How to complete this task
Please copy, exactly as they appear below, the lines from the one containing "คลิกเพื่อดูรายละเอียด" through the one containing "Fusion Water Color Light es un".

Material for the task
'''

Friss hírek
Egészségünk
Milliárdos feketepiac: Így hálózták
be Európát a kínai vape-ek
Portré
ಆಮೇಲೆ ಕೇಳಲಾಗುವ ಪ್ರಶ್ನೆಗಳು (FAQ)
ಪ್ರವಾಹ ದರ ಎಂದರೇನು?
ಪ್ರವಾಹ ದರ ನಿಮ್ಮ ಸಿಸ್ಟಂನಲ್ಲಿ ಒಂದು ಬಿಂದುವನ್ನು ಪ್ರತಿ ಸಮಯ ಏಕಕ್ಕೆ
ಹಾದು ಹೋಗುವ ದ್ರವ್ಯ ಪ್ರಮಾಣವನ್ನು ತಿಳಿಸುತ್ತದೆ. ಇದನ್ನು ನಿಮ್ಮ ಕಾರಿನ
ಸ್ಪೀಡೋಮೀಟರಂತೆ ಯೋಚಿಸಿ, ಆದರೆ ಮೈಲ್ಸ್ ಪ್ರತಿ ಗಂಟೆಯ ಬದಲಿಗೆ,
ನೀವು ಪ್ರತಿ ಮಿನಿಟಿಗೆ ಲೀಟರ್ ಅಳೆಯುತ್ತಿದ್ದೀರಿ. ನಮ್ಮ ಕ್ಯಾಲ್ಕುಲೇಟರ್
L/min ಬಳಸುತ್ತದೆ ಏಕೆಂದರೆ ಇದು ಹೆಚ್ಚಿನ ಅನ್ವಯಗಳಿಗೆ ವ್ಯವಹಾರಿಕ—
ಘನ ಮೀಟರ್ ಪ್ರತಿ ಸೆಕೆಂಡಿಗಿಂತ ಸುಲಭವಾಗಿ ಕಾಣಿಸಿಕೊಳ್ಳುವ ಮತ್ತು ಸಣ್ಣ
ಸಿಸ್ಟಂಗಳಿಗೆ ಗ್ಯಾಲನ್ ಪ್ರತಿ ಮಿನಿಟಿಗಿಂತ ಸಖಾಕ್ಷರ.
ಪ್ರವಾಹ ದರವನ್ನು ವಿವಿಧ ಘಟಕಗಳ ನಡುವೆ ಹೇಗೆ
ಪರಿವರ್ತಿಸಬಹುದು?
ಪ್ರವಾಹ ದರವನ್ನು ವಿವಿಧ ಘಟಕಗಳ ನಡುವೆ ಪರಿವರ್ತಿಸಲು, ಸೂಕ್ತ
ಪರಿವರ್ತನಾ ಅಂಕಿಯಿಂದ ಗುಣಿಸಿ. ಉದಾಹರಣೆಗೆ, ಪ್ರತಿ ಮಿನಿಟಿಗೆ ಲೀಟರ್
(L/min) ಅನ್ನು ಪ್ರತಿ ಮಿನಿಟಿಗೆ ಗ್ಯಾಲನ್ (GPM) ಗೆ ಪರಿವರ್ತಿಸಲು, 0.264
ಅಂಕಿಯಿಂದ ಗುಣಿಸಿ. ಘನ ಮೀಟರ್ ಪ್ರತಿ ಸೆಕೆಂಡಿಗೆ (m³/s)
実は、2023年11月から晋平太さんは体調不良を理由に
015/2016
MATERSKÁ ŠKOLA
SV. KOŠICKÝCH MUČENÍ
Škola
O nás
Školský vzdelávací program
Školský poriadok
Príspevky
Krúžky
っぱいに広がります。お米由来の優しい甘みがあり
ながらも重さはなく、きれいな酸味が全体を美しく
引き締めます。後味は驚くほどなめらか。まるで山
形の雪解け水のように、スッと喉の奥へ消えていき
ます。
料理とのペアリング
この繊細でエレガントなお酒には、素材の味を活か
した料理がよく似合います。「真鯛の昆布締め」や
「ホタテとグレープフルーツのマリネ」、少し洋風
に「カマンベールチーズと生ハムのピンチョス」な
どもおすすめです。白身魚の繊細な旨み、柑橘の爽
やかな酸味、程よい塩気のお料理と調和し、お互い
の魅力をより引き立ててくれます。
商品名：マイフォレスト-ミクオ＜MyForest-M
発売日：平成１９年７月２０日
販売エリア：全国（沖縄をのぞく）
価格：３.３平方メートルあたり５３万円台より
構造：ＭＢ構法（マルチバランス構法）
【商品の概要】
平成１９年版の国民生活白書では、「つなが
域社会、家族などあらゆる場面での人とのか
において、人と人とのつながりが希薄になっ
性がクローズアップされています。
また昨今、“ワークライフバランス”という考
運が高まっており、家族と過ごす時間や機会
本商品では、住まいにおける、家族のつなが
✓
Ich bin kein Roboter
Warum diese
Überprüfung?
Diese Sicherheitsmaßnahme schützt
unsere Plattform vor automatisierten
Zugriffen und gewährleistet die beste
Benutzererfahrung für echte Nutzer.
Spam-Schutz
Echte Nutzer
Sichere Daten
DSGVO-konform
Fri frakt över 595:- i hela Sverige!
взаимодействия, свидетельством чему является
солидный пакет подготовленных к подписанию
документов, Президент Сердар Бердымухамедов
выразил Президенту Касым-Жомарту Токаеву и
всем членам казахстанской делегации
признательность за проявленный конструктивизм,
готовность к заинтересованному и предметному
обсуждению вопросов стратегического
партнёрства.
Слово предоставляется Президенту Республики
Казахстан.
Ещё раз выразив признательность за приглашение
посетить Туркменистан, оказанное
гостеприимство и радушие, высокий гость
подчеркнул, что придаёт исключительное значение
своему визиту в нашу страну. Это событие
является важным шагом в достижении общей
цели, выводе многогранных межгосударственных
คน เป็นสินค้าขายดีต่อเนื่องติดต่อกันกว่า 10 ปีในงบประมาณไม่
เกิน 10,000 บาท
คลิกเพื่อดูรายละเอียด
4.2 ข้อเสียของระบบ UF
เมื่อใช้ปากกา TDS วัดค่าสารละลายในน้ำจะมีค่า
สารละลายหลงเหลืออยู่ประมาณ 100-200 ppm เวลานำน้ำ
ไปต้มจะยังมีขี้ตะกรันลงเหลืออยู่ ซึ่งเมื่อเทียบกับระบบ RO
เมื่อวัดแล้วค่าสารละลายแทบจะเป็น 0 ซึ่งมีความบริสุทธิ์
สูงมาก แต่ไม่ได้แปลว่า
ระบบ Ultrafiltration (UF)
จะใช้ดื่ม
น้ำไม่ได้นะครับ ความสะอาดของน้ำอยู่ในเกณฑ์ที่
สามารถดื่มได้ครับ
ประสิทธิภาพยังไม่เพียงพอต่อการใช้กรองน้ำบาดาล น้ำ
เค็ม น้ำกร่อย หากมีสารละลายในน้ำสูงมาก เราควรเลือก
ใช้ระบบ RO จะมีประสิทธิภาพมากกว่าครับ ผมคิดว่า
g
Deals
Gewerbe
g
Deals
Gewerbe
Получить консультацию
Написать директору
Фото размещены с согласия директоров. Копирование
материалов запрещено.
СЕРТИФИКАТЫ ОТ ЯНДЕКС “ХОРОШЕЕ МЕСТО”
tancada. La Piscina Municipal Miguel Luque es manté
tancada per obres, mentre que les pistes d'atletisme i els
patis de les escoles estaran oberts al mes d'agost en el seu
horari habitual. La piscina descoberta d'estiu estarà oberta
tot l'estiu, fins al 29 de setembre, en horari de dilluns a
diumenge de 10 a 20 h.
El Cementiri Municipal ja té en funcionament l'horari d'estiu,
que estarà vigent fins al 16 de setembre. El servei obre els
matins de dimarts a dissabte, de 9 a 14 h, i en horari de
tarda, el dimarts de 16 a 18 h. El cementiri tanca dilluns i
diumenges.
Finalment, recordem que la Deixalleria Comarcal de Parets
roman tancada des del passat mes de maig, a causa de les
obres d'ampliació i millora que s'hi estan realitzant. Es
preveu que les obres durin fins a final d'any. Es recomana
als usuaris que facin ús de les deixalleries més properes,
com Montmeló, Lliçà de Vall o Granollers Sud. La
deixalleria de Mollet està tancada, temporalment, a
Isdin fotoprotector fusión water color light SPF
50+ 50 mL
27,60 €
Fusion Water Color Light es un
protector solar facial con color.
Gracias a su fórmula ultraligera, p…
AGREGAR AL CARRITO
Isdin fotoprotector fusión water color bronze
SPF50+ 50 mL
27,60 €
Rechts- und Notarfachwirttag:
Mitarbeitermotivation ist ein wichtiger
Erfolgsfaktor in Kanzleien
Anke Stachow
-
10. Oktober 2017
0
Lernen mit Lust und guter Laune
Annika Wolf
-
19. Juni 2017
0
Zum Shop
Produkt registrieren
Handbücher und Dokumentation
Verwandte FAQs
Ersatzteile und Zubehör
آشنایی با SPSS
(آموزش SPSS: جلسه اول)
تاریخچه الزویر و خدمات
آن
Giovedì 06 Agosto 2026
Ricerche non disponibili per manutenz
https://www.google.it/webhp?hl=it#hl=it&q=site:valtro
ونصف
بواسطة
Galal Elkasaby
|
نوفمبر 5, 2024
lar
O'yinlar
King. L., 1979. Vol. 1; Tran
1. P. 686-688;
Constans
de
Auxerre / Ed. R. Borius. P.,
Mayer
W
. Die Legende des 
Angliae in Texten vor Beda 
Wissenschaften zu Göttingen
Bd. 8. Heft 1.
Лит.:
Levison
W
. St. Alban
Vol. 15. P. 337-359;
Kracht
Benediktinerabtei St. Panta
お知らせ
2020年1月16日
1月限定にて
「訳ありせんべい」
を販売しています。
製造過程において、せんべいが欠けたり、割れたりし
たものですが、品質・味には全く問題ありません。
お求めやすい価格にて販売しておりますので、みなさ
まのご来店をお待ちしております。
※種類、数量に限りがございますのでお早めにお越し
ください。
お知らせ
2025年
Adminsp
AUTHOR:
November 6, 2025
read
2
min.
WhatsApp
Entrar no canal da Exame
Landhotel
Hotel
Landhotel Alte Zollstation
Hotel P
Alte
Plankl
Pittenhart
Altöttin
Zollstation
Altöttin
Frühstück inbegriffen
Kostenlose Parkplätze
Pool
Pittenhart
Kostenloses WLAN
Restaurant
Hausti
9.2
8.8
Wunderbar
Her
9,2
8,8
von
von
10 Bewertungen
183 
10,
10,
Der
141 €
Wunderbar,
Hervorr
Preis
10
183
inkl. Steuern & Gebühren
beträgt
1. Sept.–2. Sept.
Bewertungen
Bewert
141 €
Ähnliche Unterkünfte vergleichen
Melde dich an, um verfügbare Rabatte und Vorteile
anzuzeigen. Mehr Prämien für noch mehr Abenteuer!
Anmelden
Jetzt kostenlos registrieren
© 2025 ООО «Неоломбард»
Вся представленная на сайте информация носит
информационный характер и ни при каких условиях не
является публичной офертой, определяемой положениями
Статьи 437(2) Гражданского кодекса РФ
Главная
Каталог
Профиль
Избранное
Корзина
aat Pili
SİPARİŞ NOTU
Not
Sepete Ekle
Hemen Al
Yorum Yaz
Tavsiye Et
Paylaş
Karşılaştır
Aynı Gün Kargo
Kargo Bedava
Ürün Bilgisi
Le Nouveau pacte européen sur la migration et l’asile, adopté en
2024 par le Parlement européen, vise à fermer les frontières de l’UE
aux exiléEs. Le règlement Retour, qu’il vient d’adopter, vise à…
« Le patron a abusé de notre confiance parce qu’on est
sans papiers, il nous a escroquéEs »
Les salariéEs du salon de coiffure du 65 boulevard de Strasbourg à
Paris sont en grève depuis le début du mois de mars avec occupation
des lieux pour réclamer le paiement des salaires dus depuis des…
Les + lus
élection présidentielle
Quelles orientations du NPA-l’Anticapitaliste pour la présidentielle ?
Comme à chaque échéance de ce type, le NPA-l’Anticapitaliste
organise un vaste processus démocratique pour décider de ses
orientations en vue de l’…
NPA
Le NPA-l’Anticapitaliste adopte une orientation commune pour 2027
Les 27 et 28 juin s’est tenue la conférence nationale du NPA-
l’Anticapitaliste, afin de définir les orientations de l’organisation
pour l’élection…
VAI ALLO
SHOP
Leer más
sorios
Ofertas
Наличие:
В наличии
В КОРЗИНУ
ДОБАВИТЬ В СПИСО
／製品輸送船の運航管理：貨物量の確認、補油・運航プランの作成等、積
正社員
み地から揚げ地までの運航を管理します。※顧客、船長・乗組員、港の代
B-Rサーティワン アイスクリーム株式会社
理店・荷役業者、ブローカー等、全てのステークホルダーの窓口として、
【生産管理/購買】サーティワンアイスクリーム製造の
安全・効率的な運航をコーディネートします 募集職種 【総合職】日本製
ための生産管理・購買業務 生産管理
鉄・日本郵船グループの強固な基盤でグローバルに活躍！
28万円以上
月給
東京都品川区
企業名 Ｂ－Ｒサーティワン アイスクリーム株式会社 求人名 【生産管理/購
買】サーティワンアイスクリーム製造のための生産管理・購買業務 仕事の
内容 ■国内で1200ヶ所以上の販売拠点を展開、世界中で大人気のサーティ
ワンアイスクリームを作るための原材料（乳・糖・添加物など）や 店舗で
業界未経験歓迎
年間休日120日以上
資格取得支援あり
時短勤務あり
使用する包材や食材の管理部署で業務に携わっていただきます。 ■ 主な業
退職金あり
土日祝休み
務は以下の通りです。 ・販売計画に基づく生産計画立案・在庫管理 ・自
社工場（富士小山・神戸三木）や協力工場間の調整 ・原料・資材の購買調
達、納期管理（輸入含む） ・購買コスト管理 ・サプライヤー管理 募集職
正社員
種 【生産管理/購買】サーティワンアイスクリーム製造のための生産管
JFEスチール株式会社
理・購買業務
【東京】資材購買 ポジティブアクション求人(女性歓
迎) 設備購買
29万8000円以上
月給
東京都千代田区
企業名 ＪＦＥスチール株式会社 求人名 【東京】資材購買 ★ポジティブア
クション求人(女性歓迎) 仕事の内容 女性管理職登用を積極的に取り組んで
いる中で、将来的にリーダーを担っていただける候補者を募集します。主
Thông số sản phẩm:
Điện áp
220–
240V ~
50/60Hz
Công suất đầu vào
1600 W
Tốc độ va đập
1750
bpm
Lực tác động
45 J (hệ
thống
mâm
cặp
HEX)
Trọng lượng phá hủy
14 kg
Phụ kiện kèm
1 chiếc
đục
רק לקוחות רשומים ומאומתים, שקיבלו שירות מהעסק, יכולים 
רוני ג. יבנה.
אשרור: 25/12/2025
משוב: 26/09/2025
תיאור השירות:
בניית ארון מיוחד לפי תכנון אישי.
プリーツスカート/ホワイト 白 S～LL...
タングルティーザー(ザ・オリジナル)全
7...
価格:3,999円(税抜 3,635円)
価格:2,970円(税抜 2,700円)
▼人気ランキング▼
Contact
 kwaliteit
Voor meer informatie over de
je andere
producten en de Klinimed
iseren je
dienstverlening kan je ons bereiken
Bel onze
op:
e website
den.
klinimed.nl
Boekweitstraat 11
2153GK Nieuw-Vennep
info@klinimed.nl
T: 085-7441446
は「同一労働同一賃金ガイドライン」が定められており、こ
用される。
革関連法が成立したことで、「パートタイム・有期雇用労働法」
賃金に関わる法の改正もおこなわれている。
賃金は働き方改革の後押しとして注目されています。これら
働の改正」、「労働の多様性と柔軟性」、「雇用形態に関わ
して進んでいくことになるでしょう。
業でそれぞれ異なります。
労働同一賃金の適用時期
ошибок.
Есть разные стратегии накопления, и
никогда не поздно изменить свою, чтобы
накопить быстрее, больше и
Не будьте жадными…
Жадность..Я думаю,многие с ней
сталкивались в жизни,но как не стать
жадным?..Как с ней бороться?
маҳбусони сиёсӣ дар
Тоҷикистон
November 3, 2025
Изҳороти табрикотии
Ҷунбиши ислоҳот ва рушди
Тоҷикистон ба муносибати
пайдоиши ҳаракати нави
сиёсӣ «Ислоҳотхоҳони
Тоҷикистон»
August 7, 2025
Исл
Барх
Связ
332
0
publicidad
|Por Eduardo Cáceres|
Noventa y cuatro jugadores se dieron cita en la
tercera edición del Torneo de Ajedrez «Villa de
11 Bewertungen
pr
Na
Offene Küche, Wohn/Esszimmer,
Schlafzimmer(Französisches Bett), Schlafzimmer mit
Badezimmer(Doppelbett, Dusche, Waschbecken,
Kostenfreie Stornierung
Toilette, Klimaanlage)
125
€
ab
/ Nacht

'''

Result
คลิกเพื่อดูรายละเอียด
4.2 ข้อเสียของระบบ UF
เมื่อใช้ปากกา TDS วัดค่าสารละลายในน้ำจะมีค่า
สารละลายหลงเหลืออยู่ประมาณ 100-200 ppm เวลานำน้ำ
ไปต้มจะยังมีขี้ตะกรันลงเหลืออยู่ ซึ่งเมื่อเทียบกับระบบ RO
เมื่อวัดแล้วค่าสารละลายแทบจะเป็น 0 ซึ่งมีความบริสุทธิ์
สูงมาก แต่ไม่ได้แปลว่า
ระบบ Ultrafiltration (UF)
จะใช้ดื่ม
น้ำไม่ได้นะครับ ความสะอาดของน้ำอยู่ในเกณฑ์ที่
สามารถดื่มได้ครับ
ประสิทธิภาพยังไม่เพียงพอต่อการใช้กรองน้ำบาดาล น้ำ
เค็ม น้ำกร่อย หากมีสารละลายในน้ำสูงมาก เราควรเลือก
ใช้ระบบ RO จะมีประสิทธิภาพมากกว่าครับ ผมคิดว่า
g
Deals
Gewerbe
g
Deals
Gewerbe
Получить консультацию
Написать директору
Фото размещены с согласия директоров. Копирование
материалов запрещено.
СЕРТИФИКАТЫ ОТ ЯНДЕКС “ХОРОШЕЕ МЕСТО”
tancada. La Piscina Municipal Miguel Luque es manté
tancada per obres, mentre que les pistes d'atletisme i els
patis de les escoles estaran oberts al mes d'agost en el seu
horari habitual. La piscina descoberta d'estiu estarà oberta
tot l'estiu, fins al 29 de setembre, en horari de dilluns a
diumenge de 10 a 20 h.
El Cementiri Municipal ja té en funcionament l'horari d'estiu,
que estarà vigent fins al 16 de setembre. El servei obre els
matins de dimarts a dissabte, de 9 a 14 h, i en horari de
tarda, el dimarts de 16 a 18 h. El cementiri tanca dilluns i
diumenges.
Finalment, recordem que la Deixalleria Comarcal de Parets
roman tancada des del passat mes de maig, a causa de les
obres d'ampliació i millora que s'hi estan realitzant. Es
preveu que les obres durin fins a final d'any. Es recomana
als usuaris que facin ús de les deixalleries més properes,
com Montmeló, Lliçà de Vall o Granollers Sud. La
deixalleria de Mollet està tancada, temporalment, a
Isdin fotoprotector fusión water color light SPF
50+ 50 mL
27,60 €
Fusion Water Color Light es un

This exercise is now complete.